Below are some entries. Work out how many of their lines hold the word "Illinois", and write that number alone.

Recorded data
★ ★ ★ ★ ★ ★ ★

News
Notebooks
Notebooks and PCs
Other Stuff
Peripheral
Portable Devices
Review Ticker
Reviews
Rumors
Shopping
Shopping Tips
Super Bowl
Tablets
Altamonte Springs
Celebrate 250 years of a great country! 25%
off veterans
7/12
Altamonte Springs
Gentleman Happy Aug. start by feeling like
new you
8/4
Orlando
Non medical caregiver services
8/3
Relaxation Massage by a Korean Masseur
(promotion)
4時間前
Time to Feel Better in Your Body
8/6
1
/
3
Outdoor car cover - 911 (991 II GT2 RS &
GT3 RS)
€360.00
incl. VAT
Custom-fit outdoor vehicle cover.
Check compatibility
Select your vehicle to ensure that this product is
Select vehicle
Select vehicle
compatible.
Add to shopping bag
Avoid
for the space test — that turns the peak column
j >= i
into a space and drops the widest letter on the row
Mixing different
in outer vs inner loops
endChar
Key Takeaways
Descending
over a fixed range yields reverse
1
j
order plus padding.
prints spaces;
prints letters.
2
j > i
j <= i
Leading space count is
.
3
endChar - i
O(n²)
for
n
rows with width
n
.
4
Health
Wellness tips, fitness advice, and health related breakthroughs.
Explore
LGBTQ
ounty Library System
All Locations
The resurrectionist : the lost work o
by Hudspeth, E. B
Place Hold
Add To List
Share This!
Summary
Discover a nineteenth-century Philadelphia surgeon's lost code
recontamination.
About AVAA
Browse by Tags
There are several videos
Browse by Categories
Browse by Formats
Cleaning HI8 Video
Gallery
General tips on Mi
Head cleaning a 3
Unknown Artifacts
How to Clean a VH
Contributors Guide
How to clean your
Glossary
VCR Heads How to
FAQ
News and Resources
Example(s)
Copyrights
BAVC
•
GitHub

★ ★ ★ ★ ★ ★ ★

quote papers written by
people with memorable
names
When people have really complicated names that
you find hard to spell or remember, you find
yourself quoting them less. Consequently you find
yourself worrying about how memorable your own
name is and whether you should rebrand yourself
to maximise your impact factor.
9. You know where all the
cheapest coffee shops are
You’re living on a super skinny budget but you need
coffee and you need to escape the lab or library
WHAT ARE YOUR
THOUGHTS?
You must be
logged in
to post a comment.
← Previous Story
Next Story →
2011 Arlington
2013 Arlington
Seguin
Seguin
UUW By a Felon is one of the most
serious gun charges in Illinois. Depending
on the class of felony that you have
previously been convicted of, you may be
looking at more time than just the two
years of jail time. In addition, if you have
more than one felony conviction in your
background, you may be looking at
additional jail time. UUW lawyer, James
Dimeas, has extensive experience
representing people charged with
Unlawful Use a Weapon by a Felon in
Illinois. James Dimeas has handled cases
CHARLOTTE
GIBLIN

★ ★ ★ ★ ★ ★ ★

▶ _Output_: 2